###Scripts for extraction of climateprediction.net data
-
wah_extract_local.py is for extraction of data on machines that have direct access to the data
-
wah_extract_wget.py is for extraction of data on remote machines by first downloading the zip files off the server
First clone the repository using git. i.e. $git clone https://github.com/pfuhe1/cpdn_extract_scripts.git
Requires python2.7 with packages: numpy, netCDF4
Miniconda is a stand alone package containing python, enabling users to create environments with the packages they require on a system where they don't have control of the system python installation.
-
If miniconda is already installed on a shared system e.g. by a system administrator, create a conda environment:
conda create --name pyenv python=2.7 source activate pyenv conda install -y numpy conda install -y netCDF4
NOTE: you will have to run '$source activate pyenv' each time you create a new terminal before you run the scripts.
-
If you don't already have miniconda:
- Download miniconda installer from https://conda.io/miniconda.html
- Install miniconda to home directory (following directions on website above)

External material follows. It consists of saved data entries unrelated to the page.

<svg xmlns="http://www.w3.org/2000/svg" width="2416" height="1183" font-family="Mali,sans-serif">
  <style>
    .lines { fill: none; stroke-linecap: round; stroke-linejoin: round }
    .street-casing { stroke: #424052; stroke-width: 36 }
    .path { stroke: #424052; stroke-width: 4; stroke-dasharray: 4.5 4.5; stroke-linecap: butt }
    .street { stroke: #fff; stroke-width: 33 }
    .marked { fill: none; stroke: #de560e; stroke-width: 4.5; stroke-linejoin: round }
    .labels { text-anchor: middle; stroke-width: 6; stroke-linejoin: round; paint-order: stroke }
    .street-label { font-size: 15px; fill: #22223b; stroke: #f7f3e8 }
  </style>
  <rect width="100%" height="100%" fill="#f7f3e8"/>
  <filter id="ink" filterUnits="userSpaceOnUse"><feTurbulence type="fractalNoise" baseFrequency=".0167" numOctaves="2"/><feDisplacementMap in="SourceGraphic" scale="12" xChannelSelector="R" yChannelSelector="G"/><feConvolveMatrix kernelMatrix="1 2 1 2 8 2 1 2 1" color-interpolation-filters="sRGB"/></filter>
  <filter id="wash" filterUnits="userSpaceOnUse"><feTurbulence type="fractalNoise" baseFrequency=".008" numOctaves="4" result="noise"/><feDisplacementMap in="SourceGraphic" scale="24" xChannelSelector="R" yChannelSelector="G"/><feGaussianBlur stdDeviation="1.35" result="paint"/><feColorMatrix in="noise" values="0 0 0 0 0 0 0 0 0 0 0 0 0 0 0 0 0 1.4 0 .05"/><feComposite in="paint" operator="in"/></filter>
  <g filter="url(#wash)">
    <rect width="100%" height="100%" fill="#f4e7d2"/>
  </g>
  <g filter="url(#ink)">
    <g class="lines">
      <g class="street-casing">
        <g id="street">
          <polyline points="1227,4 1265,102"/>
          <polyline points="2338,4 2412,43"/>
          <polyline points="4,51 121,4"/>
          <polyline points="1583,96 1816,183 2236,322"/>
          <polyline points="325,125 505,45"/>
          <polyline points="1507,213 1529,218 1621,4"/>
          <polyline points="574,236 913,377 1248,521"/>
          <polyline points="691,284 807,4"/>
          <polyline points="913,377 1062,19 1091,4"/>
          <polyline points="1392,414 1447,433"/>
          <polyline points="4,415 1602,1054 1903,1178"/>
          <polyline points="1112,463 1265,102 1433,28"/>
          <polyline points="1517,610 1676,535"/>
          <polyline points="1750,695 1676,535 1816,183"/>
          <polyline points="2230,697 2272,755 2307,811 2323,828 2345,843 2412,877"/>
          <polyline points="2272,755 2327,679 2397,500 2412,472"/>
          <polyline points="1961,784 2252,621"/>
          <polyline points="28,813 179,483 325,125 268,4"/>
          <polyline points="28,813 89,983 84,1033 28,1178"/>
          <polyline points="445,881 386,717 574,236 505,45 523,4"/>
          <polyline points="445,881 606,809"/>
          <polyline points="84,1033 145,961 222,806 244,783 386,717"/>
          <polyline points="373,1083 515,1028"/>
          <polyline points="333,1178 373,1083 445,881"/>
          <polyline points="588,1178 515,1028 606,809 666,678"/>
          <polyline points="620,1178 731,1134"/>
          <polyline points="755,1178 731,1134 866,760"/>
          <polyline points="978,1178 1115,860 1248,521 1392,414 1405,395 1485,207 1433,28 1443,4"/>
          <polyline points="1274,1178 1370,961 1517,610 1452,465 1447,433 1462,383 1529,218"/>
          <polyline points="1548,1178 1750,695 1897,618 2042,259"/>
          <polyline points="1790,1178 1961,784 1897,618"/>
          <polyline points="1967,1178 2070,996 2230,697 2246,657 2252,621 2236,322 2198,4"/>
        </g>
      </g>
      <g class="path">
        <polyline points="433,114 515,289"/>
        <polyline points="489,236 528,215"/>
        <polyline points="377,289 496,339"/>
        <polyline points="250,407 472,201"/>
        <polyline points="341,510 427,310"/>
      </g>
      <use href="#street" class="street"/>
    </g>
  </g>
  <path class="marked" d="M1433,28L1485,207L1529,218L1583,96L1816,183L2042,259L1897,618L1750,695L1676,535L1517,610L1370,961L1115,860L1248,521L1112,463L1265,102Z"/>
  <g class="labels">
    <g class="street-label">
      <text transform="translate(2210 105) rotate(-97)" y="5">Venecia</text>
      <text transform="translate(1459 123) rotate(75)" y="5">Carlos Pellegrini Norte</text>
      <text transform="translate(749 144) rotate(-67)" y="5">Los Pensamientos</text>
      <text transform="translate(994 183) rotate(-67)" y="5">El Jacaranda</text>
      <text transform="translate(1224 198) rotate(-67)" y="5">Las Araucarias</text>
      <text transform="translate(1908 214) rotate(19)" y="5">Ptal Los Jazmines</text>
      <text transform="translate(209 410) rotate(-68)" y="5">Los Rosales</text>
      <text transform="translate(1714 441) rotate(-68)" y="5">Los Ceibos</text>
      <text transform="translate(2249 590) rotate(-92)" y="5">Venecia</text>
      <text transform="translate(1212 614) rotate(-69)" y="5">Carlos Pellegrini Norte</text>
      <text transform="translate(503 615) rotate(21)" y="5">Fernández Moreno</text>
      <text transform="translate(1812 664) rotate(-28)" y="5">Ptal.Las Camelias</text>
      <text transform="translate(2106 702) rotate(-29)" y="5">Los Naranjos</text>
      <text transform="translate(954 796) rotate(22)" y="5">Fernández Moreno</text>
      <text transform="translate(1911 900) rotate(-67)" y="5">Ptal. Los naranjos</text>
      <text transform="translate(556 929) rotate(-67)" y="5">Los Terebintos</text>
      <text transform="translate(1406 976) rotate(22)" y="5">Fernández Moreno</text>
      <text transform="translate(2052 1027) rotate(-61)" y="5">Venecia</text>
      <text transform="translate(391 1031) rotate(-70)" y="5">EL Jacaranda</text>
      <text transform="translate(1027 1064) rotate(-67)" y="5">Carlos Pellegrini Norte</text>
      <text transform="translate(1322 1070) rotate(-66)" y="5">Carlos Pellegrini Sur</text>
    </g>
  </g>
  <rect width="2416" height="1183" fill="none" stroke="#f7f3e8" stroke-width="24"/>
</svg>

- Close and reopen your terminal so your envionment is updated
- Install numpy and netCDF4 to your miniconda environment:
conda install numpy netCDF4
Now you should be ready to go when you run the python scripts.
wah_extract_local.py ONLY:
- -i / --in_dir: input directory containing subfolders for each task (e.g. /gpfs/projects/cpdn/storage/boinc/upload/batch_440/successful/)
wah_extract_wget.py ONLY:
- -u / --urls_file: File containing list of urls of zip files (in gzipped format)
BOTH SCRIPTS:
- -o / --out_dir: output directory for extracted data
- -s / --start_zip: First zip to extract
- -e / --end_zip: Last zip to extract
- -f / --fields: List of (comma separated) fields to extract
- --output-freq: Output frequency of model data zips [month|year], defaults to month
- --structure: Directory structure of extracted data (after output directory) Options for structure are: std (default): out_dir/region[_subregion]/variable/ startdate-dir: out_dir/region[_subregion]/variable/startdate Where: region is [ocean,atmos,region] (depending on the file stream), startdate is yyyymm
-
[file_stream,stash_code,[subregion],process,valid_min,valid_max,time_freq,cell_method,vert_lev]'
where:
-
file_stream = ga.pd|ga.pe|ma.pc
-
stash_code = stash_section * 1000 + stash_item
-
[subregion] = [lon_NW,lat_NW,lon_SW,lat_SW] or []
-
process = time post_processing: min|max|mean|sum|all
-
time_freq = input variable data frequency in hours (e.g. 24=daily, 720=monthly)
-
cell_method = input variable time cell method: minimum,maximum,mean
-
vert_lev = input variable name of vertical level in netcdf file or ''
Note that older batches use a different directories structure, so the examples have a few different options (commented out)